One Last Thing

Windy metaphors

Renewable energy and vegans have often been considered by some as traditional bedfellows, although it would appear Denmark’s energy minister is out to change that.

Following his approval of the 1.4GW Viking Link Interconnector between the UK and Denmark, Lars Christian Lilleholt hailed the traditional ties between the two countries in the importing and exporting of bacon, but eyed a rather different replacement.

“Green power can be the new bacon, with high export value for security of supply, green transformation and economics,” Lilleholt tweeted.
Fast forward a week after Lilleholt’s quip and the energy minister was still at pains to labour his link.
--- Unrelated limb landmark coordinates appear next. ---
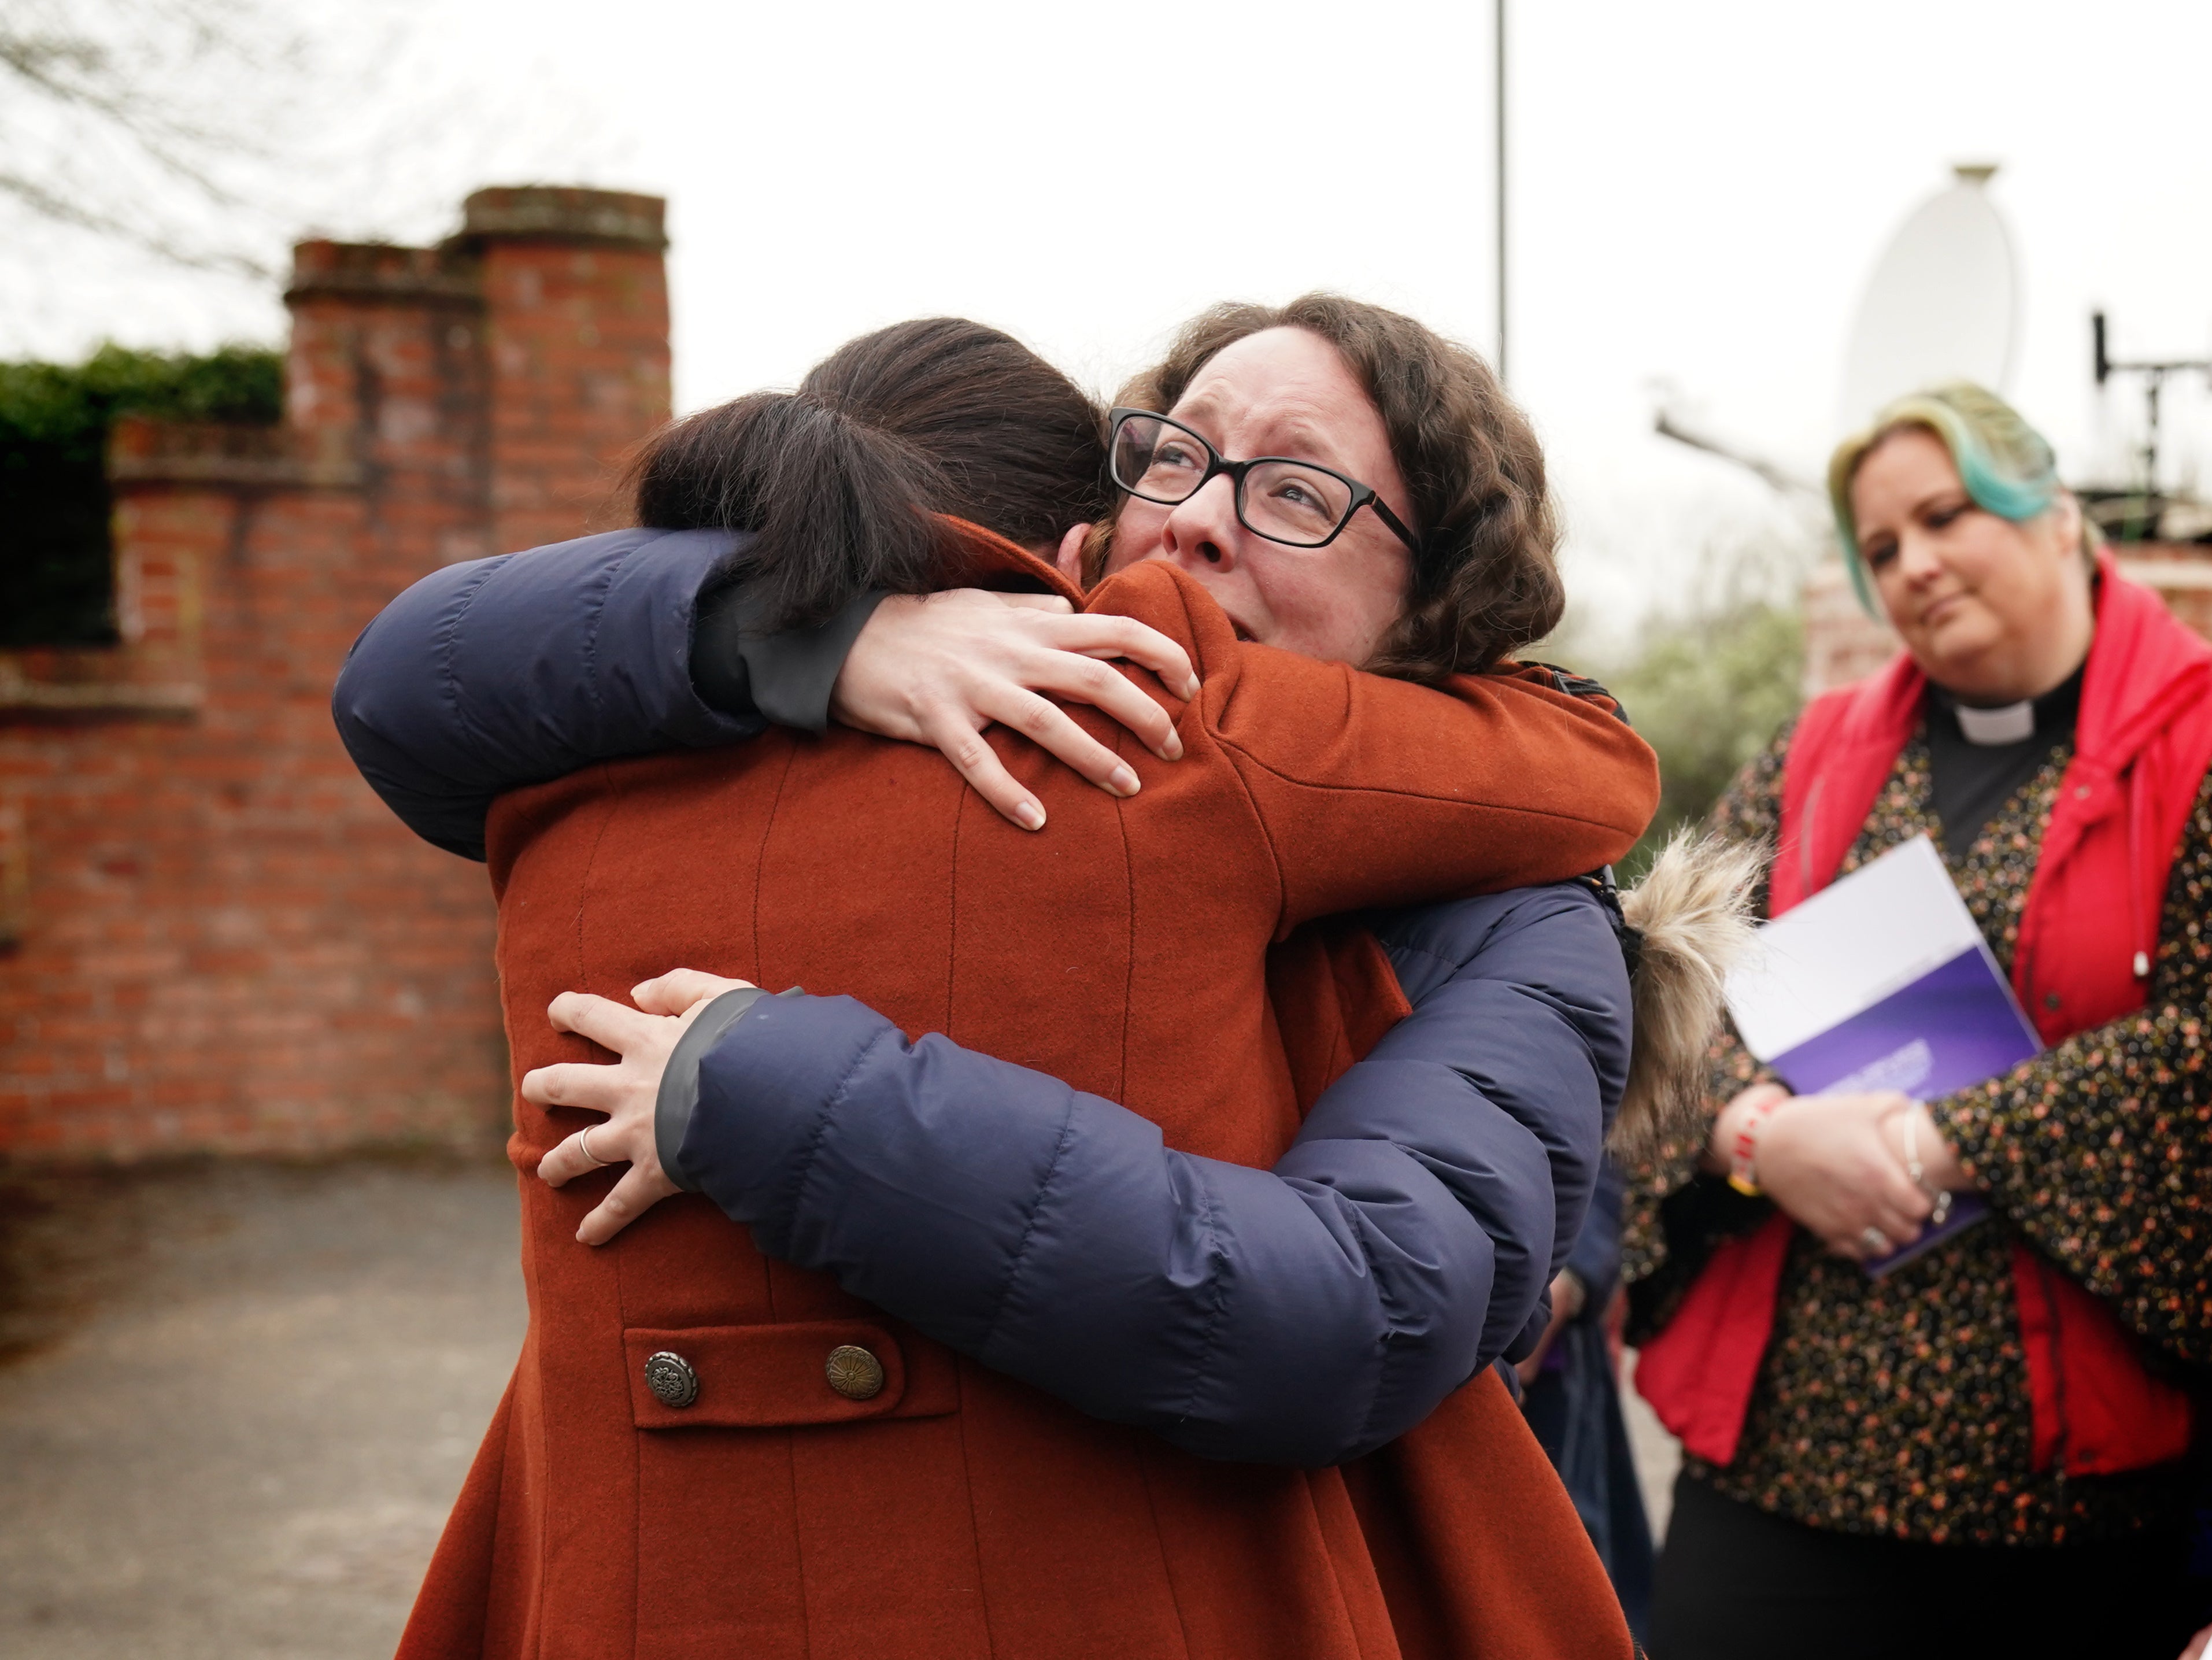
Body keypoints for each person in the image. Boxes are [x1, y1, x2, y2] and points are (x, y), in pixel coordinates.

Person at [338, 302, 1673, 1658]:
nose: (1203, 519)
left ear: (1438, 588)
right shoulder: (1001, 727)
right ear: (1089, 531)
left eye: (1294, 490)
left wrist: (779, 1096)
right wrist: (821, 640)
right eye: (1173, 456)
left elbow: (1359, 1307)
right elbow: (405, 676)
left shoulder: (1515, 912)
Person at [1622, 382, 2212, 1659]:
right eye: (1879, 547)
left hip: (2074, 1507)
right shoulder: (1816, 754)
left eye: (1943, 516)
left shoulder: (2198, 744)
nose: (1913, 564)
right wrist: (1755, 1136)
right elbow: (1670, 987)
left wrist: (1938, 1144)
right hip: (1788, 1471)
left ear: (2055, 513)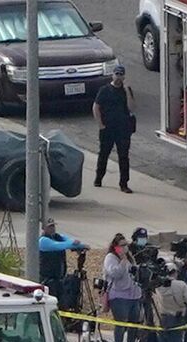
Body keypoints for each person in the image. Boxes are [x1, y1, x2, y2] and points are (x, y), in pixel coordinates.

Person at [101, 234, 144, 342]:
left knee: (134, 324)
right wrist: (123, 260)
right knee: (121, 324)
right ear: (116, 247)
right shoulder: (111, 258)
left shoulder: (130, 257)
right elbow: (115, 274)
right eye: (122, 245)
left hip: (133, 295)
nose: (125, 247)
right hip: (119, 295)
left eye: (126, 245)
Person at [93, 64, 135, 192]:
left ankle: (124, 183)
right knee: (104, 154)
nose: (118, 77)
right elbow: (96, 107)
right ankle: (99, 178)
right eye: (116, 74)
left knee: (123, 156)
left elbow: (131, 108)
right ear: (112, 75)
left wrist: (127, 92)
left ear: (124, 76)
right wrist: (101, 125)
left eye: (121, 75)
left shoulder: (126, 90)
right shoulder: (104, 90)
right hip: (108, 128)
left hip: (123, 129)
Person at [37, 218, 86, 290]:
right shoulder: (43, 241)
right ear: (44, 228)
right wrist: (73, 244)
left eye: (53, 226)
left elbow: (68, 240)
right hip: (47, 278)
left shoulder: (58, 236)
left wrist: (80, 246)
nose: (52, 228)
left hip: (59, 276)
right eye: (50, 227)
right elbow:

Writing in Danish newspaper Fyens, he said “we do not make dinner at the same time as the English, and therefore our consumption does not peak at the same time”.

It’s unlikely the one hour time difference between the UK and Denmark will make too much difference in this respect. However, the need for interconnectors is increasing as countries in Europe continue to grow their intermittent renewable generation and with Lilleholt also approving interconnectors between Denmark and Germany at the same time, it appears no one is going home hungry.

Joey’s your man

Wind power just can’t stop generating awkward headlines this month. Continuing the theme of ‘things you don’t usually associate with wind energy’ is Joey, a tall, stiff-armed lad who happens to be made of plastic.

A recent video produced by Vice News uncovered a vexing problem for wind turbine operators: bird poop. Naturally, birds at sea are roosting on the hundreds of giant perches that are now appearing in their territory. The mess that’s accumulating is likely not a sign of their displeasure at man’s encroachment, but it is creating unsafe conditions for turbine operators, according to Scaretech director Alison Isbister.

She told Vice News the amount of bird poop that is piling up on turbines is spawning carcinogenic spores and is slippery for workers. Scaretech, based in Newcastle Upon Tyne, is developing a time-tested solution: scarecrows.

Enter Joey, their prototype, a half-mannequin figure with arms outstretched and dressed in a bright orange safety jacket, utility gloves and a hardhat. Legless, Joey’s lower half is a metallic box fitted with a battery and speaker that angrily squawks at movement.

Isbister said Joey performed well in a pilot test, claiming the scarecrow completely reduced bird poop allergens, Vice News reported. She said Scaretech plans to rent scarecrow units to turbine operators once they’re fully developed.